Tags
Down to the Water, essay, lyric essay, photograph, Terry Wolverton, Wounded World, Yvonne M. Estrada
It is so easy to slip into negative mind. The culture of commerce conspires to woo us there. What we don’t have. What we need. What we lack. What we’re desperate to buy. What we’re fevered to accomplish. And all the obstacles to satisfaction, the battery of excuse. One can enter the trance of unfulfillment before fully waking into the day. The trance penetrates the energy field and becomes a pattern. A habit as old as time. A hole that can never be filled.
One must constantly work to dismantle that story one tells about how everything was supposed to be as opposed to how it’s turned out, and how one has been cheated out of the promised rewards. One has to set aside those wishes that metastasized into expectations and then disappointments and finally into a grinding resentment about dreams unfulfilled and the way life refused to adhere to the magnificent script one had penned for it.
Lay it down, that putrefying sack. That stinking bundle of discontent. Go, instead, down to the water. Await the moment of grace.
Even when one is alert to it, such a moment always takes you by surprise. You might find yourself, for example, on a train, far from home, sitting amidst people you don’t know. The train has embarked from the bowels of Penn Station on a steamy August afternoon, the whole city sticky and damp, as though licked by the hot, rough tongue of god.

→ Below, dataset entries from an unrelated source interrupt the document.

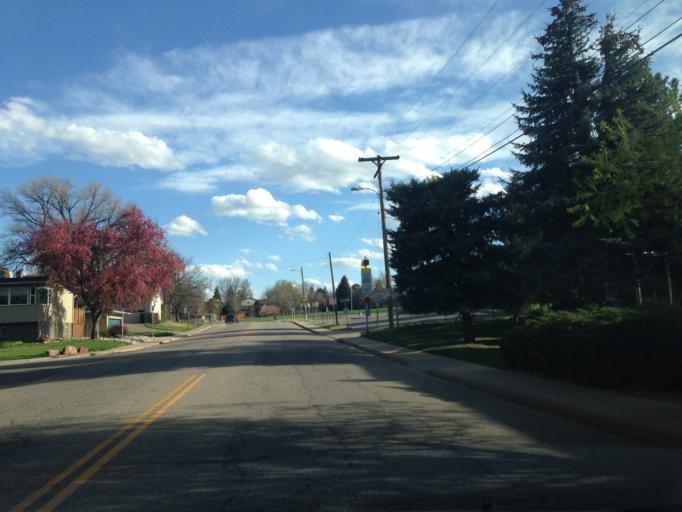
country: US
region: Colorado
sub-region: Boulder County
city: Boulder
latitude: 39.9822
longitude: -105.2513
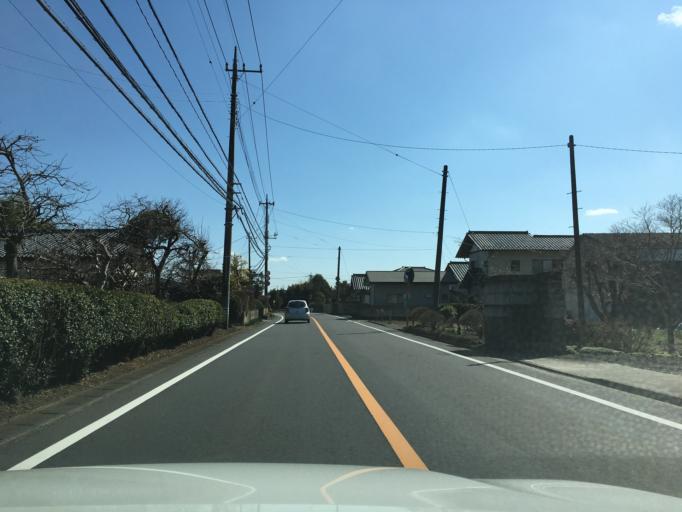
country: JP
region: Tochigi
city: Karasuyama
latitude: 36.7464
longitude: 140.1327
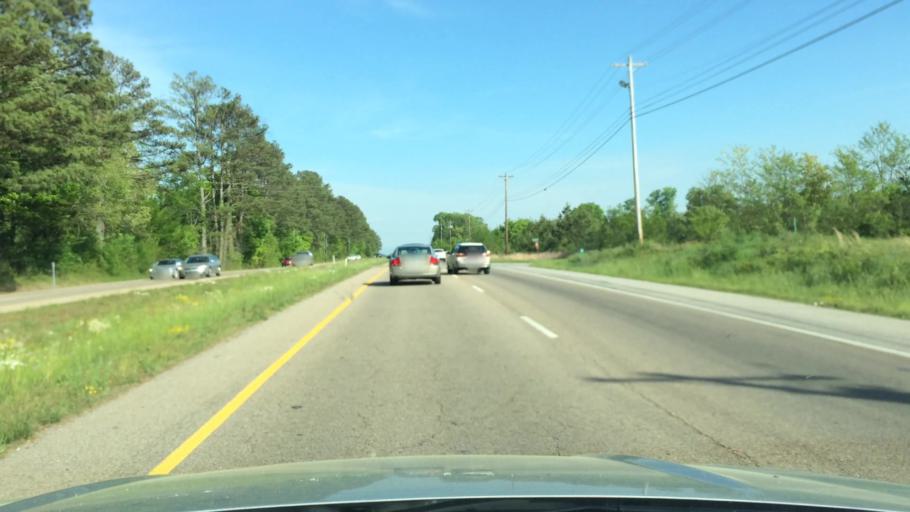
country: US
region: Tennessee
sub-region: Loudon County
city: Lenoir City
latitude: 35.8352
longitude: -84.2900
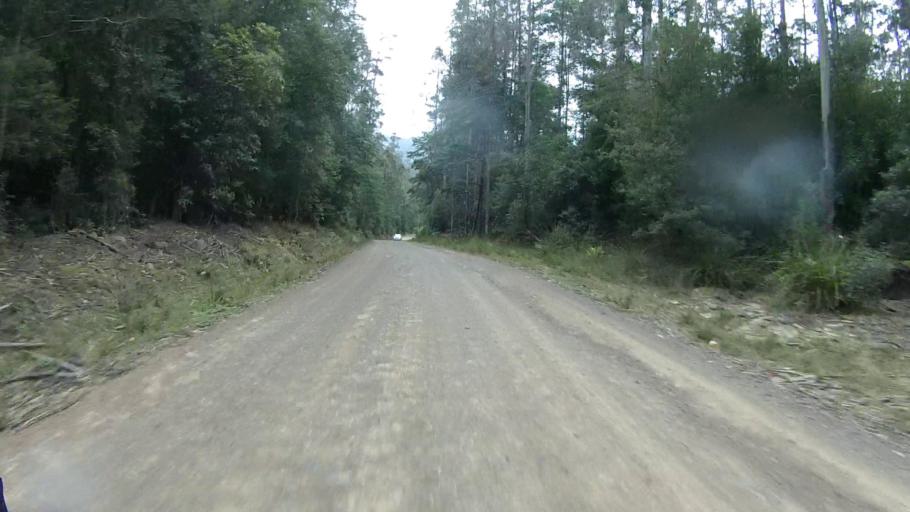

You’re lulled by the heat, by the rocking of the northbound train, indifferent to the concrete caverns through which you pass, blind to the hieroglyphics of graffiti. Perhaps you are calling your machine, or checking your email, or even re-telling yourself the story of your want. Then, without warning, you emerge into a different world, the late afternoon sun on the Hudson River, surrounded by nothing but green.
You enter into a moment in which you are utterly present to sun and sky and trees and grass and river. In this moment you sink more deeply into yourself and remember how simple happiness can be, the sheer act of receiving the world as it is. Allowing the heart to accept a small gift of beauty and bowing to it.
Of course, the moment passes, but it affects all the ones that follow. Even as the train hurtles inexorably northward, even as the man beside you remarks on the next scheduled stop. Even as you consult your watch and your mind strays to imagine what will happen once you disembark, still you are changed. Something has been awakened and it will remain alive to moments still to come: the sight of two deer in a field at dusk, the song of frogs in the wet dark of summer night.